Clinical Serum Lipidomic Profiling Reveals Potential Lipid Biomarkers for Early Diabetic Retinopathy

Abstract

Diabetic Retinopathy (DR) is a major micro vascular complication of Diabetes Mellitus and a leading cause of preventable vision loss. Recent evidence suggests that disturbances in lipid metabolism occur before visible retinal damage develops. Lipidomic analysis enables comprehensive profiling of circulating lipid molecules and may assist in identifying novel indicators for early DR detection.

Objective: To analyze serum lipid variations associated with early diabetic retinopathy and explore their potential role as biomarkers for its early diagnosis.
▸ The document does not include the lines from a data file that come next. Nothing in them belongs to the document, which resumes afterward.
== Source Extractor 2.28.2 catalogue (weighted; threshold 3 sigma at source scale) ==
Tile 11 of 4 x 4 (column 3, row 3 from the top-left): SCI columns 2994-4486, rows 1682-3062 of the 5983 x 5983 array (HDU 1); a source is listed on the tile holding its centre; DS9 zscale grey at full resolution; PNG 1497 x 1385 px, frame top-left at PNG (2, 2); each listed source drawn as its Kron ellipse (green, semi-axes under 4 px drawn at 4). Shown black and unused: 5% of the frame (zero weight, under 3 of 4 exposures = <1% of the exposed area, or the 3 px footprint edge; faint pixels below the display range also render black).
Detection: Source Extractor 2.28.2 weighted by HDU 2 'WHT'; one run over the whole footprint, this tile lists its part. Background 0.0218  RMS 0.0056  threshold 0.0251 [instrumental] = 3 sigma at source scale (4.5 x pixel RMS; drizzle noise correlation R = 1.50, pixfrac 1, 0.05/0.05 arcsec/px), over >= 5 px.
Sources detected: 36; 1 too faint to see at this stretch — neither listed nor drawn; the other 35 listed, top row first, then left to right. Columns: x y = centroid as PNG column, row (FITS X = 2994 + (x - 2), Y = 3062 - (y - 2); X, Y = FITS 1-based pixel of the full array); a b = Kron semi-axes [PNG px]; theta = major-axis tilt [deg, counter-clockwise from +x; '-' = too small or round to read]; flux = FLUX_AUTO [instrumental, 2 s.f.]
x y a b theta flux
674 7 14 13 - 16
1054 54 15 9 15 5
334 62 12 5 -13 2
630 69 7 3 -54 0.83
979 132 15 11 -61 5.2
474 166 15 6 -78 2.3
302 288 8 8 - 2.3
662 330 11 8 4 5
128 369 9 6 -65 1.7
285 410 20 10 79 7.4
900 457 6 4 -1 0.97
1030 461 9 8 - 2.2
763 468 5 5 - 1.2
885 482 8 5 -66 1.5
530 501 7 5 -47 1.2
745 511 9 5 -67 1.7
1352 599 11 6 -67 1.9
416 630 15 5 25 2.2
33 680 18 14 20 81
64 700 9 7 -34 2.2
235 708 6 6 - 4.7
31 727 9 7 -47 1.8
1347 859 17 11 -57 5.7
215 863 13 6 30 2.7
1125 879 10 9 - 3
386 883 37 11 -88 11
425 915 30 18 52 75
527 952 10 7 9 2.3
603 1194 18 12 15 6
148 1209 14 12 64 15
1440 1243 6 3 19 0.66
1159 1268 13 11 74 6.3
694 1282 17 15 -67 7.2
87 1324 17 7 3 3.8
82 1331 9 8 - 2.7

Methods: A cross-sectional study was carried out on 60 type 2 diabetes mellitus (T2DM) patients—30 with early non-proliferative diabetic retinopathy (NPDR) and 30 without any retinal abnormalities. Serum lipidomics was performed using ultra-high-performance liquid chromatography coupled with tandem mass spectrometry (LC–MS/MS). Statistical and multivariate analyses were applied to identify significantly altered lipid species between the two groups.

Results: Distinct lipidomic alterations were identified in patients with early DR. Levels of lysophospha- tidyl cholines (LPCs), sphingomyelins (SMs), and ceramides (Cers) were significantly higher, while phosphatidylcholines (PCs) and certain triglycerides were reduced. Lipid species such as LPC (17:0), Cer(d17:1/24:0), and SM(d17:1/15:0) showed strong correlations with HbA1c and DR severity (p < 0.01). Combined ROC analysis of Cer(d17:1/24:0) and LPC(17:0) produced an AUC of 0.88, indicating excellent diagnostic accuracy.

Conclusion: Serum lipidomic analysis highlights early metabolic disruptions in DR. Elevated ceramide and lysophosphatidylcholine species may serve as promising biomarkers for the early identification of retinal microvascular injury. Incorporating lipidomic markers into diabetic screening could enhance early detection and risk assessment strategies.